De kievit neemt sterk af in Europa. In veel van de ons omringende landen staat de soort op de Rode Lijst van bedreigde soorten. Ook in Nederland – en in Friesland – is de trend van de aantallen broedvogels negatief, met een achteruitgang van ruim 3% per jaar, maar er bestaan flinke verschillen per provincie (bron: Sovon Vogelonderzoek Nederland).
De oorzaken van de achteruitgang liggen vooral in het intensieve agrarische landgebruik, waardoor er steeds vroeger gemaaid wordt, graslanden te droog zijn, het gras te snel opschiet en eenvormig van structuur en soortensamenstelling wordt én de voedselbeschikbaarheid voor kieviten afneemt. Ook zijn veel broedgebieden van kieviten verdwenen door verstedelijking en is predatie toegenomen. Daarnaast is in enkele landen jacht op kieviten ook nog steeds toegestaan, zoals in Frankrijk.
Uit onderzoek is gebleken dat het broedsucces van kieviten te laag is om de sterfte te compenseren. Beschermingsmaatregelen dienen dus vooral op broedsucces gericht worden.
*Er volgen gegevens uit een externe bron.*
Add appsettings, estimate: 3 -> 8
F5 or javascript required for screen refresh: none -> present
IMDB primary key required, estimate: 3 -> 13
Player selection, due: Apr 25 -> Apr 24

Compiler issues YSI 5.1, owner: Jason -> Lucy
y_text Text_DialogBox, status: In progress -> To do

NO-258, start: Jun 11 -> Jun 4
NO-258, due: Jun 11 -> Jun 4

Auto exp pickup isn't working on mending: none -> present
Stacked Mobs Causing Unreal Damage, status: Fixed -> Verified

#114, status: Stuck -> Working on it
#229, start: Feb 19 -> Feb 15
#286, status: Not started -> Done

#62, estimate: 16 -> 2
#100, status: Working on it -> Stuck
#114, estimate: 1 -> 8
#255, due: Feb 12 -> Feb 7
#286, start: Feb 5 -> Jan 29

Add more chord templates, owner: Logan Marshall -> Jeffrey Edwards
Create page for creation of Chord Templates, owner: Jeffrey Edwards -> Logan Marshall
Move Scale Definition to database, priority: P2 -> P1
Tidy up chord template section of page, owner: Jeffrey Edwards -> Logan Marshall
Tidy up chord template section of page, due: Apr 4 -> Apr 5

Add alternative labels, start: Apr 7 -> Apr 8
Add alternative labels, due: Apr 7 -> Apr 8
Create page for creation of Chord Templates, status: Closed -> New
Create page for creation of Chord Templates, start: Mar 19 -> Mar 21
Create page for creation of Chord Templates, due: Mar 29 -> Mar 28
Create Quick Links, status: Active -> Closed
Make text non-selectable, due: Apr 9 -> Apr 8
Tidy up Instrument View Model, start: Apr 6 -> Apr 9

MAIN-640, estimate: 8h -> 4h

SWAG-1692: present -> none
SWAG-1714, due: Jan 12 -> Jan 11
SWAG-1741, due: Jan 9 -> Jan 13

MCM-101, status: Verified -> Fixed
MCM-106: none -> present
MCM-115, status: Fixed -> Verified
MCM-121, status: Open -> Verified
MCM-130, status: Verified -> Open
Uit onderzoeken komt verder naar voren dat vroeg in het jaar gelegde eieren van de kievit zwaarder zijn dan de later gelegde eieren. Daaruit komen grotere en zwaardere jongen voort met een hogere overlevingskans. Na het rapen leggen kieviten eieren die kleiner zijn en waarvan de jongen een lagere overlevingskans hebben. Juist de vroege legsels maken dus de meeste kans op succes, maar deze worden door rapen verstoord.
Het rapen van kievitseieren in Friesland is echter niet de reden voor de achteruitgang van de kievit. Het rapen van kievitseieren levert evenwel ook geen bijdrage aan de bescherming van deze soort.